Acredito que como melhor se vive é sendo fiel à voz da consciência, mais severa do que as leis, porque não é possível burlá-la, e que constitui a única fonte de liberdade. O cardeal Newman, convertido do protestantismo ao catolicismo, foi um defensor do primado da consciência sobre a lei. Na Carta ao Duque de Norfolk conta que, se se visse obrigado a fazer um brinde, o faria "primeiro à consciência e depois ao papa". Newman tem uma frase que, ainda hoje, depois de dois séculos, continua deixando os cabelos da Igreja e dos teólogos tradicionais em pé: "Prefiro me equivocar seguindo a minha consciência do que acertar contra ela". A Igreja defende, ao contrário, que a consciência deve ser formada antes. Por ela e com medo, é claro.

**DADOS FORNECIDOS**
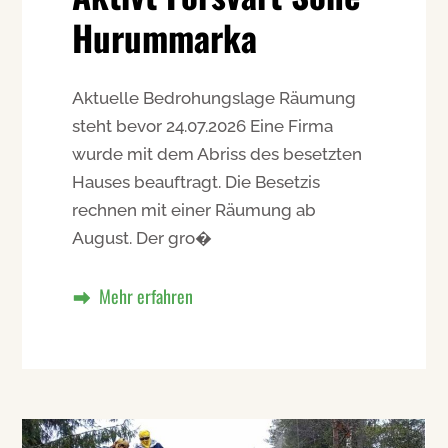
Hurummarka
Aktuelle Bedrohungslage Räumung
steht bevor 24.07.2026 Eine Firma
wurde mit dem Abriss des besetzten
Hauses beauftragt. Die Besetzis
rechnen mit einer Räumung ab
August. Der gro�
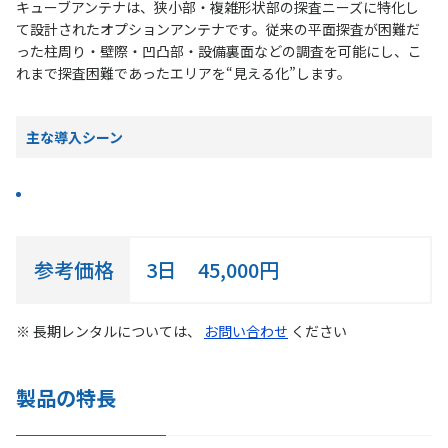
キューブアンテナは、狭小部・複雑形状部の探査ニーズに特化し
て設計されたオプションアンテナです。従来の平面探査が困難だ
った柱周り・壁際・凹凸部・設備裏面などの調査を可能にし、こ
れまで探査困難であったエリアを“見える化”します。
主な導入シーン
参考価格
3日
45,000円
※ 長期レンタルについては、
お問い合わせ
ください
製品の特長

**PERGUNTAS PARA RESPONDER**
1. Resuma o parágrafo do trecho sobre a consciência que começa com "Acredito que como melhor se vive", sem perder os fatos principais.
2. Copie do trecho sobre a consciência, sem mudar nada, a parte que começa em "Acredito que como" e termina em "medo, é claro.".

**RESPOSTAS POR TAREFA**
1. Acredito que a melhor maneira de viver é ser fiel à consciência. Ela é mais severa que as leis, porque não pode ser burlada, e é a única fonte de liberdade. O cardeal Newman passou do protestantismo ao catolicismo e defendia que a consciência vem antes da lei. Na Carta ao Duque de Norfolk, ele diz que, se tivesse de fazer um brinde, brindaria "primeiro à consciência e depois ao papa". Sua frase "Prefiro me equivocar seguindo a minha consciência do que acertar contra ela" ainda hoje choca a Igreja e os teólogos tradicionais. Já a Igreja defende que a consciência deve ser formada antes, por ela e com medo.

2.
Acredito que como melhor se vive é sendo fiel à voz da consciência, mais severa do que as leis, porque não é possível burlá-la, e que constitui a única fonte de liberdade. O cardeal Newman, convertido do protestantismo ao catolicismo, foi um defensor do primado da consciência sobre a lei. Na Carta ao Duque de Norfolk conta que, se se visse obrigado a fazer um brinde, o faria "primeiro à consciência e depois ao papa". Newman tem uma frase que, ainda hoje, depois de dois séculos, continua deixando os cabelos da Igreja e dos teólogos tradicionais em pé: "Prefiro me equivocar seguindo a minha consciência do que acertar contra ela". A Igreja defende, ao contrário, que a consciência deve ser formada antes. Por ela e com medo, é claro.